In the Czech Republic, the ground-level ozone exhibits periodic seasonal variation with the highest values observed from April to September and minimum values from November to February [
56] (see Additional file
1). Similar seasonal variation is exhibited by the values of UV radiation [
57] and outdoor temperature [
58], (see Additional files
2 and
3). Collectively, these data suggest that the outdoor temperature, intensity of UV radiation, and levels of ground ozone, all of which reach maximum values during the warm season, might act as harmful environmental factors implicated in seasonal changes in the birth rate of babies with an orofacial cleft. In addition to the abovementioned environmental factors of the warm season, psychological stress associated with the summer holiday might initiate the stress response, including the elevation of corticoids [
59] in the maternal organism. Corticoids are known to induce orofacial clefts experimentally [
60,
61].
Study strengths and limitations
The strength of the study consists of analyses of a large sample of cleft patients (5619) collected over 37 years. This sample comprises all children born with an orofacial cleft in the Bohemia region of the Czech Republic during 1964–2000. The register is complete thanks to the centralized multidisciplinary treatment of the patients in the Cleft Centre at the Plastic Surgery Clinic, Prague, Czech Republic.
The register at the clinic naturally includes only live-born children, which is why we had to use national data on live births only.
The presently used sample of the birth rate in the Bohemia region contains all live births (3,080,891) during the period 1964–2000, including prematurely born children and children with major inborn anomalies - data on the premature births or major birth defects were not available. Therefore, we used the sample of cleft patients without further selection criteria.

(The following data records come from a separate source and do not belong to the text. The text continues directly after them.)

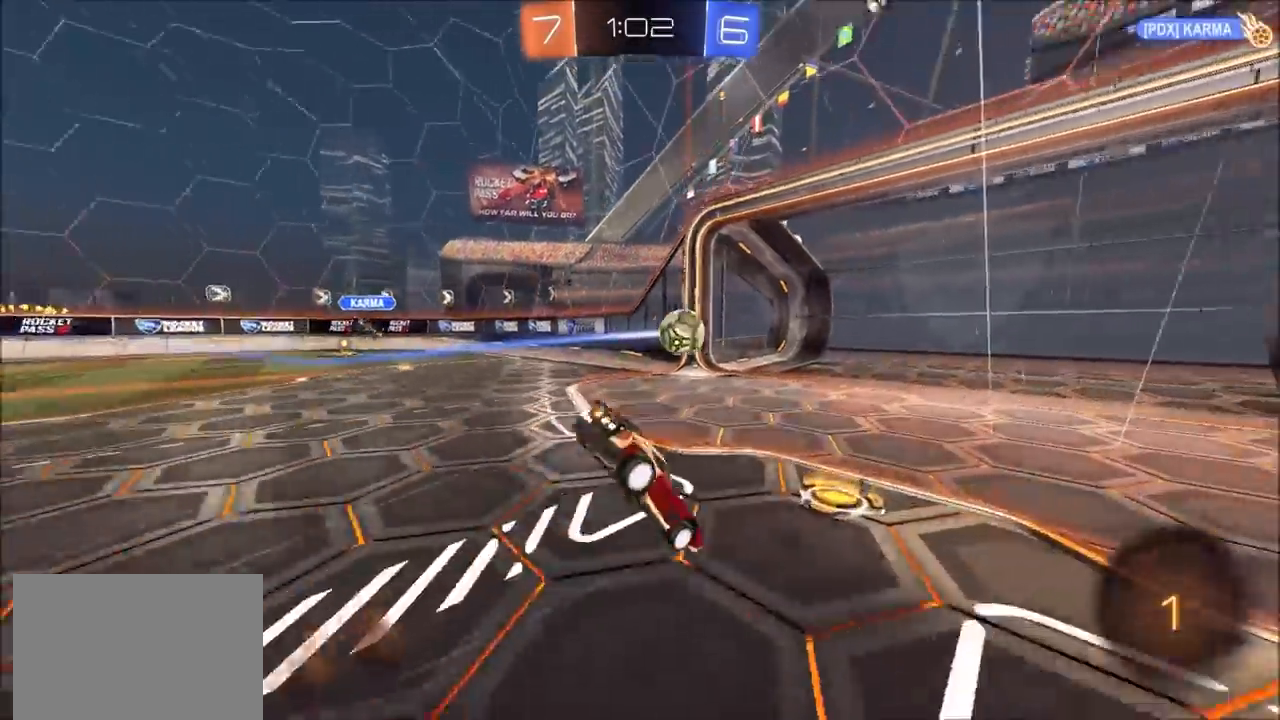
{"buttons": ["TRIANGLE"], "left_stick": "center", "right_stick": "center", "events": [[17, "CROSS", "up"], [50, "L1", "up"], [133, "left_stick", "center"], [233, "TRIANGLE", "down"], [333, "TRIANGLE", "up"], [433, "TRIANGLE", "down"], [450, "R2", "up"]]}
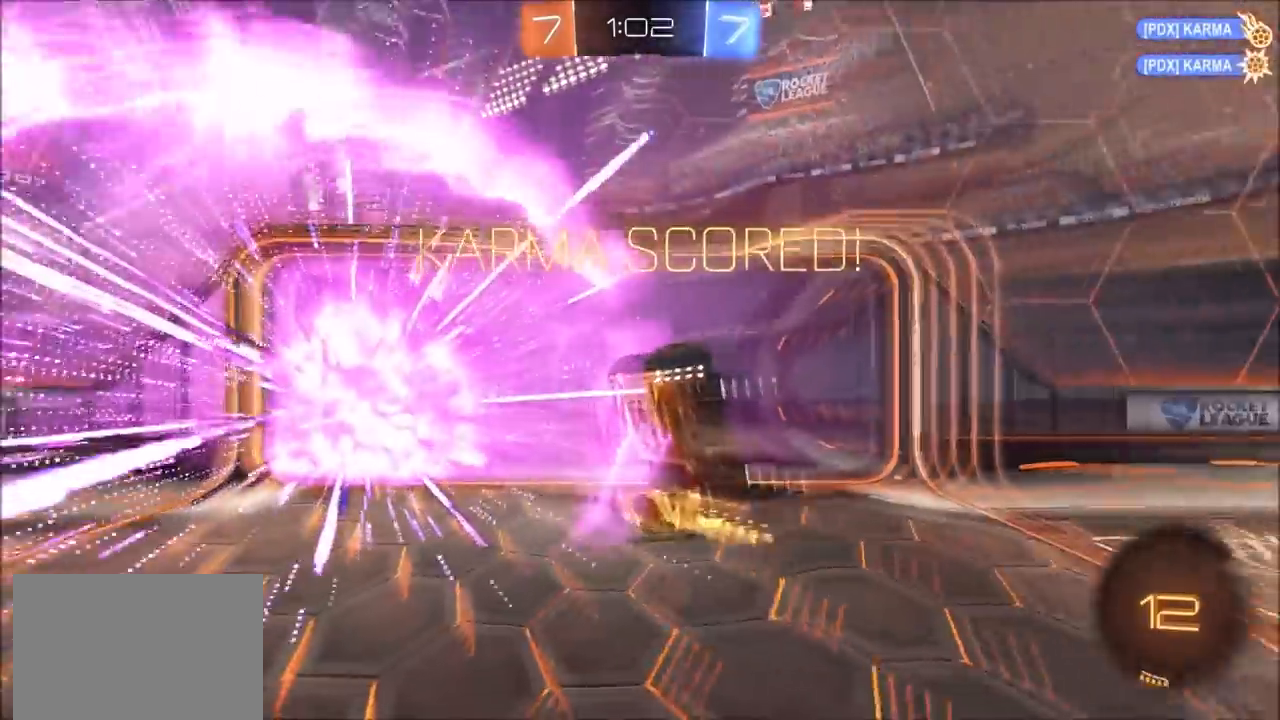
{"buttons": [], "left_stick": "left", "right_stick": "center", "events": [[33, "TRIANGLE", "up"], [67, "left_stick", "down-left"], [200, "left_stick", "left"], [350, "TRIANGLE", "down"], [467, "TRIANGLE", "up"]]}
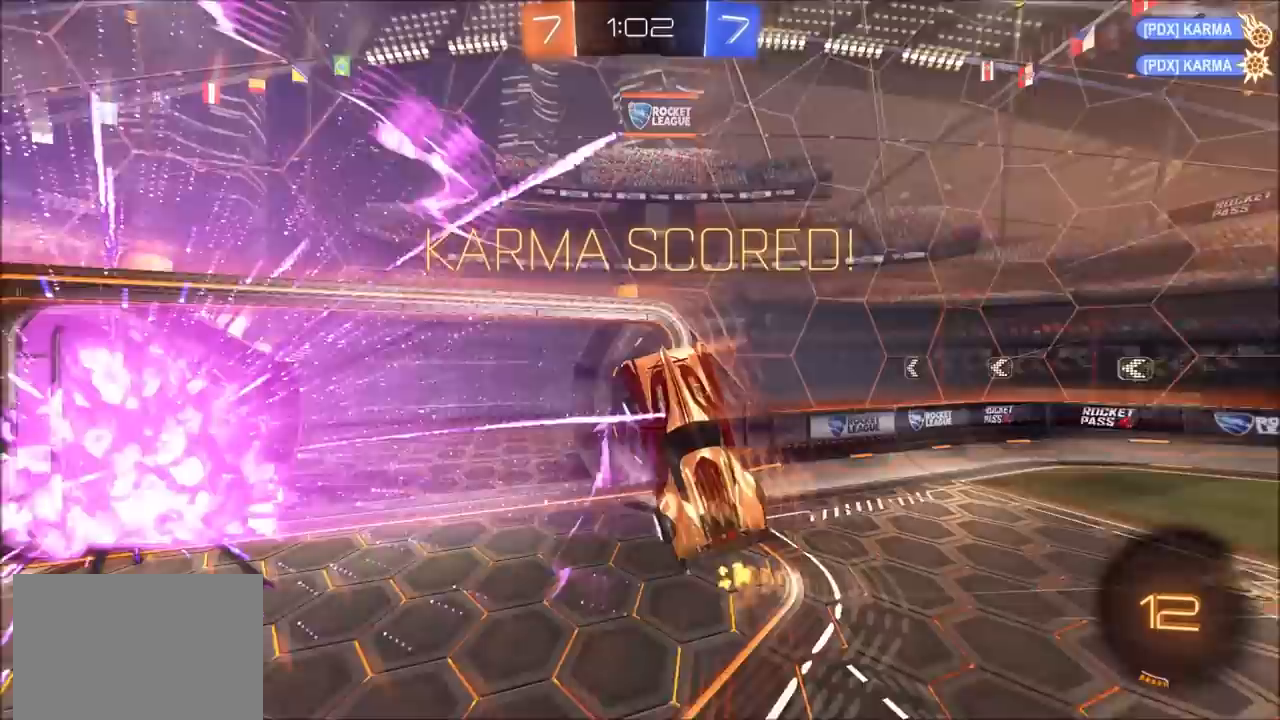
{"buttons": [], "left_stick": "left", "right_stick": "center", "events": []}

Since the mean incidence of all major birth defects in the children born in our country is 340.90/10,000 [
62], we assume their inclusion in our control group should have no potential impact on the seasonality of the birth-rate data. Nevertheless, for the evaluation of the birth rate in the cleft group, the control group was formed by subtracting the cleft patients from the total number of live new-borns to obtain the control sample only including the new-borns without an orofacial cleft.

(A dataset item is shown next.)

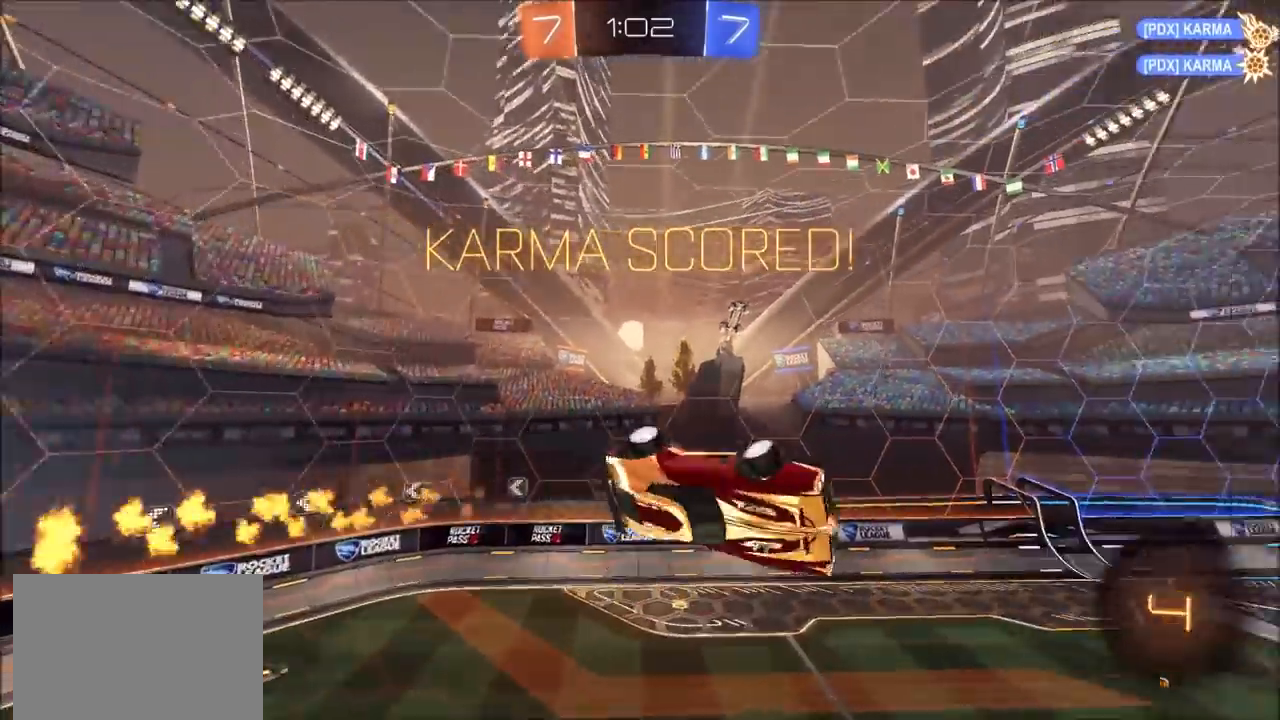
{"buttons": ["TRIANGLE", "R1"], "left_stick": "down-left", "right_stick": "center", "events": [[333, "left_stick", "down-left"], [450, "CIRCLE", "up"], [450, "CROSS", "up"], [467, "SQUARE", "up"], [500, "R1", "down"]]}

With regard to the prematurely born children, some misclassification of conceptions might occur by the inclusion of premature birth. However, such a misclassification could not significantly influence the results; the results are based on large sets of cumulative data for 37 years. This is documented by the regular course of the curves in the control group (Fig.
2). Furthermore, the putative misclassification would similarly concern all control and cleft patient groups.
In the groups of cleft patients, a misclassification could not explain the significant decrease in the number of boys with an orofacial cleft in April, since this decrease was not compensated by a peak in March, reflecting premature delivery of the missing children (Fig.
4). Vice versa, the significant peak in the numbers of boys and girls with CL in August and March, respectively, was followed by no decrease the following month (Figs.
4 and
5). This finding implies that these peaks do not reflect prematurely born children that are missing among new-borns a month later.